İnsanların birçoğu, farkına varmadıkları ve adını koymadıkları önemli bir eksiklik sebebiyle, hayatlarına kazandırabilecekleri konfor, nimet ve güzelliklerden mahrum kalırlar.
Bu eksikliğin adı ‘maneviyat’tır…
Ancak kendilerine soracak olsanız pek çok kişi kendisini ‘oldukça maneviyatlı ve derin bir ruha sahip bir insan olarak gördüğünü’ söyler. Bu yeterli görme ise, bu kimselerin, hiç yaşamadıkları bu ruh halinin varlığından dahi habersiz olmalarından ve dolayısıyla da bunun, kendi yaşadıklarından ne kadar farklı olduğunu bilememelerinden kaynaklanır. Gerçek anlamda derin ve manevi yönden güçlü bir insan ruhu nasıl olur; böyle bir insanın hayatı, insanlarla ilişkileri, davranışları, ruh hali, ahlakı nasıldır bunu bilemezler. Çünkü zaten onlar tüm bunları olabilecek en üst seviyede yaşadıklarını sanırlar. Dolayısıyla da ne tür güzelliklerden, nimetlerden, zevklerden mahrum kaldıklarının farkında bile değillerdir.

Kaynak veriler
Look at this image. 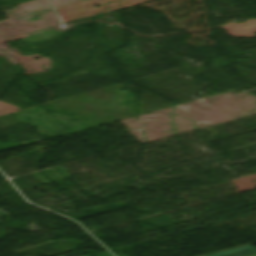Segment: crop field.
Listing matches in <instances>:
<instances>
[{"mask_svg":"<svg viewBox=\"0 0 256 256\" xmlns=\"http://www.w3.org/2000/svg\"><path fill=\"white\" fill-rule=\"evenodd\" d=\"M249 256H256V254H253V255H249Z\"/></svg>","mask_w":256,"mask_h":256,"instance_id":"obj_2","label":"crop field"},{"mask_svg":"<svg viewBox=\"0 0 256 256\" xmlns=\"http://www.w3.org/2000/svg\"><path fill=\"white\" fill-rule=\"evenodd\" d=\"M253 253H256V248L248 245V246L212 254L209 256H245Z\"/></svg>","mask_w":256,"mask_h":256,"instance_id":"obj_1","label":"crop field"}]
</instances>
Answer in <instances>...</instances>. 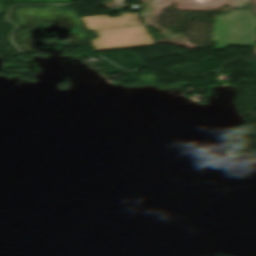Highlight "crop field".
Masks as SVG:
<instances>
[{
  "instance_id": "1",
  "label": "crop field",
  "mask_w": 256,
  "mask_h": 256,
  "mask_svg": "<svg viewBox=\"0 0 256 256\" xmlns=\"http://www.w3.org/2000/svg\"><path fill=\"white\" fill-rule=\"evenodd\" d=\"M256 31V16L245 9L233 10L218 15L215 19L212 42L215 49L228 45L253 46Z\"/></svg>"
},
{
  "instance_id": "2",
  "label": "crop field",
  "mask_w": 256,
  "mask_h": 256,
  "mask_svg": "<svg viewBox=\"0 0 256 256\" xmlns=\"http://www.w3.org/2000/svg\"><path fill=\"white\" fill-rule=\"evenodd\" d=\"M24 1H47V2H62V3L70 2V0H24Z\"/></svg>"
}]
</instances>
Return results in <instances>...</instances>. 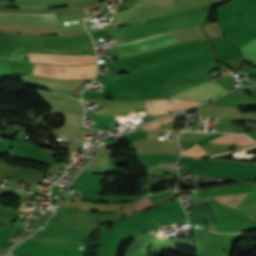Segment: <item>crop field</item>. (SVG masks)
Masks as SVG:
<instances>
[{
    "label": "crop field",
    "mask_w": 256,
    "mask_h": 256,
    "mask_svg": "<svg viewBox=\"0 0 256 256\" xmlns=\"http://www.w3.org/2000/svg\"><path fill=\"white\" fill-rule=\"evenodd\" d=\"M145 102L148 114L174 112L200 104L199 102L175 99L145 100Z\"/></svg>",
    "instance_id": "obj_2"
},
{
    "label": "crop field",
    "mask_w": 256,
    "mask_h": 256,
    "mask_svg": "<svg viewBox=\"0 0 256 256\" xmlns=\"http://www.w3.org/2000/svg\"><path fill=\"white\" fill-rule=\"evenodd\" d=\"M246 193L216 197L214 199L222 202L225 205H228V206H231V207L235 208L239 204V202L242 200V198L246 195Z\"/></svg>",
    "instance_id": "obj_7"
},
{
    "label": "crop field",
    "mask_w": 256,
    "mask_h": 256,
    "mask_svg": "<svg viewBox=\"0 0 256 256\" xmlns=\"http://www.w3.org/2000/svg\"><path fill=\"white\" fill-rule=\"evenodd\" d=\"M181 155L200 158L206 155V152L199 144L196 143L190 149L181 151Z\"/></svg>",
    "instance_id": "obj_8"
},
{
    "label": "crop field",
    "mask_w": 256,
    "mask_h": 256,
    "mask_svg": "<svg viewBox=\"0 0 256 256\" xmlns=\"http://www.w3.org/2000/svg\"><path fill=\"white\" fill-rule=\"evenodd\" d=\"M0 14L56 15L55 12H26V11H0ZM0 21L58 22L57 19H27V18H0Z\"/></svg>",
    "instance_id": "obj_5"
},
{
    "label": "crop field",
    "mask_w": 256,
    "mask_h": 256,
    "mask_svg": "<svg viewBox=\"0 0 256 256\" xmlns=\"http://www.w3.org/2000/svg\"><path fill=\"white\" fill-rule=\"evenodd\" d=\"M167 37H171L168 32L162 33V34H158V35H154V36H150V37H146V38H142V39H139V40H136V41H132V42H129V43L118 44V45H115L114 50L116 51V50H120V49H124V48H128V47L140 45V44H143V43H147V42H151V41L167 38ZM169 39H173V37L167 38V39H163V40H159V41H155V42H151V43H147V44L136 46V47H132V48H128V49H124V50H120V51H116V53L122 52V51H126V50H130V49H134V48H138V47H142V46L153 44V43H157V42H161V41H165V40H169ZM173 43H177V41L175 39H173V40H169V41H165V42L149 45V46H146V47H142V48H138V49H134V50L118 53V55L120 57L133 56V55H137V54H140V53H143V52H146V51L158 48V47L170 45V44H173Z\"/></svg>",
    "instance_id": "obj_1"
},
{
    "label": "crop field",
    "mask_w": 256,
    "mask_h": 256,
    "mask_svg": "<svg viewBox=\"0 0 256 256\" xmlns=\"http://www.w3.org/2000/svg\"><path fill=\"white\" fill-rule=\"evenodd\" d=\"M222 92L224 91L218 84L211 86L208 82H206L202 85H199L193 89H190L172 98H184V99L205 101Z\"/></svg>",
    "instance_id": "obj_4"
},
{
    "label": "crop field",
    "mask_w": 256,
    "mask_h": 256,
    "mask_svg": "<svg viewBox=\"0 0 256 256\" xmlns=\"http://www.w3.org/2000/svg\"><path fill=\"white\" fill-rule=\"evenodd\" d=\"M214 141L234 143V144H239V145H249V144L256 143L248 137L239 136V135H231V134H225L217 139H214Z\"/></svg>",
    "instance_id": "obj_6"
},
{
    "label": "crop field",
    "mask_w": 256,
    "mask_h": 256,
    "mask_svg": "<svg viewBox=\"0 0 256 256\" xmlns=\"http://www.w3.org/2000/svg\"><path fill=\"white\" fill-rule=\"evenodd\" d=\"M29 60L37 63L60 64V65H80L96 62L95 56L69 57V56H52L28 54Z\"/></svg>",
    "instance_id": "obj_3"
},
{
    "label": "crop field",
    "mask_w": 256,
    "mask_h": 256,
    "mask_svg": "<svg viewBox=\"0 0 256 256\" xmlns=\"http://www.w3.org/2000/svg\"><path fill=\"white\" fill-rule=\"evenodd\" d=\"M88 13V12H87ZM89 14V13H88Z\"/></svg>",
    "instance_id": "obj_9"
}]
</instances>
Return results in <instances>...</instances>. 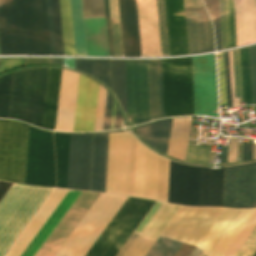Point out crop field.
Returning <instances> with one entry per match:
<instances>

### Görev A
Maneviyat konulu metni, "İnsanların birçoğu, farkına" sözlerinin geçtiği yerden başlayıp "güzelliklerden mahrum kalırlar." sözlerinden sonra durarak yeniden yazın; bu sırada "konfor" ifadesini "rahatlık" ile değiştirin.
### Görev B
Maneviyat üzerine yazılmış metni kaldığı yerden sürdürün.
Kayıtların bu işle hiçbir ilgisi yoktur.

### Beklenen çıktı A
İnsanların birçoğu, farkına varmadıkları ve adını koymadıkları önemli bir eksiklik sebebiyle, hayatlarına kazandırabilecekleri rahatlık, nimet ve güzelliklerden mahrum kalırlar.

### Beklenen çıktı B
Bu eksikliği hissetmemelerinin ikinci bir sebebi de, bu insanların hayata dair hedeflerinin de küçük ve sınırlı olmasıdır. Hedefleri küçük olduğu için, sadece yaşamalarına, hayatta kalmalarına yetecek imkanları elde edebilmeyi, tatmin edici ve yeterli görürler. Güzel bir ev, iyi bir araba, yüksek miktarlarda para kazanabilecekleri karlı bir iş ve iyi bir aileye sahip olmak, bu kimselere göre, bir insanın hayatta gelebileceği en iyi noktadır. Bu hayatın ne kadar düz, yavan, soğuk ve gri olduğu ise, onlar için bir sorun oluşturmaz. Ruhsuz, sati bir dünyada, hayatı sadece yüzeyde yaşamaktan rahatsızlık duymazlar.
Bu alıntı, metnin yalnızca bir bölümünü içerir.